Il n’en laisse rien paraître, mais David Rachline commence à s’agacer sérieusement du marquage à la culotte que pratiquent, sur son action, les observateurs politiques et médiatiques de tous bords. On le taxe d’organiser un « système » en puisant dans les cartes de visite des proches du FN. Sans démentir formellement – il aurait du mal à le faire –, il n’y voit pas la marque d’un quelconque clientélisme... « Pour qu’il y ait du clientélisme, il faut un rapport commercial [entre la ville et la société]. Où est ce rapport entre Fréjus et La Patrouille de l’événement ? Il n’y en a pas. Pour la Fête de la musique, on a fait un appel d’offres à destination de trois sociétés, dont deux sont dans les fichiers habituels de la ville. Seule celle-ci a répondu. Quant à la programmation estivale, pour laquelle l’ancienne municipalité n’avait rien prévu, plusieurs sociétés sont venues me voir. La Patrouille de l’événement, mais aussi Néonsplash et j’ai dit oui à tout. J’ai mis les Arènes à disposition (Ndlr, la location est de 1000 euros par soirée) donc, en plus, ça rapporte de l’argent à la ville.

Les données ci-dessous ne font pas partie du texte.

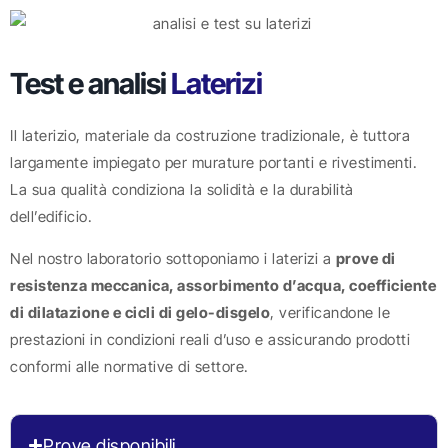
Test e analisi
Laterizi
Il laterizio, materiale da costruzione tradizionale, è tuttora
largamente impiegato per murature portanti e rivestimenti.
La sua qualità condiziona la solidità e la durabilità
dell’edificio.
Nel nostro laboratorio sottoponiamo i laterizi a
prove di
resistenza meccanica, assorbimento d’acqua, coefficiente
di dilatazione e cicli di gelo-disgelo
, verificandone le
prestazioni in condizioni reali d’uso e assicurando prodotti
conformi alle normative di settore.
Prove disponibili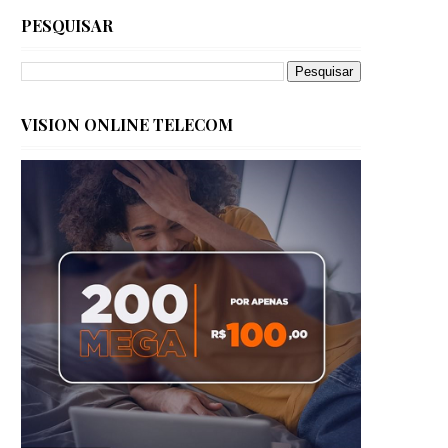
PESQUISAR
VISION ONLINE TELECOM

Vous voyez du clientélisme là-dedans ? »

Et La Financière des territoires ? Rachline s’est souvent exprimé sur ce point, trouvant « des compétences » à cette société et son expert, Clément Brieda, et se foutant « de savoir si celui-ci est au FN ou pas. »

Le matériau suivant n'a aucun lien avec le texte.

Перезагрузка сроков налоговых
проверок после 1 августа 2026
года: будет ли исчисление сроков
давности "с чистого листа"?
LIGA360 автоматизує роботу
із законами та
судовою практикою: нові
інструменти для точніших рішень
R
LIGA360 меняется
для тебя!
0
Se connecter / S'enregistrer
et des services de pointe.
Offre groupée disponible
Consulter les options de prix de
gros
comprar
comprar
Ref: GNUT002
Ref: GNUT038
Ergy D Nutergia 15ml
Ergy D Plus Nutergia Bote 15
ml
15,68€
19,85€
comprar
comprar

Sur un point au moins, le maire de Fréjus ne peut être contredit : « Marianne parle de Vendôme Sécurité. Ils se trompent : nous travaillons avec Hexagone qui est en relation avec Fréjus depuis des années. »

Une affirmation confirmée par les clichés de notre photographe, pris lors des manifestations de l’été. Un dernier mot ? « Oui. Que Mme Di Méo soit claire. Qu’elle propose une loi, si un jour elle est députée, interdisant aux sociétés proches du FN de travailler. Ainsi, quand on est PS on pourra travailler, quand on est UMP on pourra travailler et quand on est présumé proche du FN, le diktat socialiste interdira qu’on le fasse. »

P.-S.

Complément (ajouté le 3 septembre 2014)

Pour (ré)écouter le reportage audio réalisé par Les Pieds sur Terre en partenariat avec Mediapart, “A Fréjus, ville FN, les centres sociaux trinquent”, diffusé le 1er septembre sur France Culture :


Notes

[1“Les villes FN, un nouveau business pour les sociétés proches de l’extrême droite” par Marine Turchi : http://www.mediapart.fr/journal/fra....

[2“Comment les copains de Marine Le Pen festoient à Fréjus” par Mathias Destal : http://www.marianne.net/Comment-les....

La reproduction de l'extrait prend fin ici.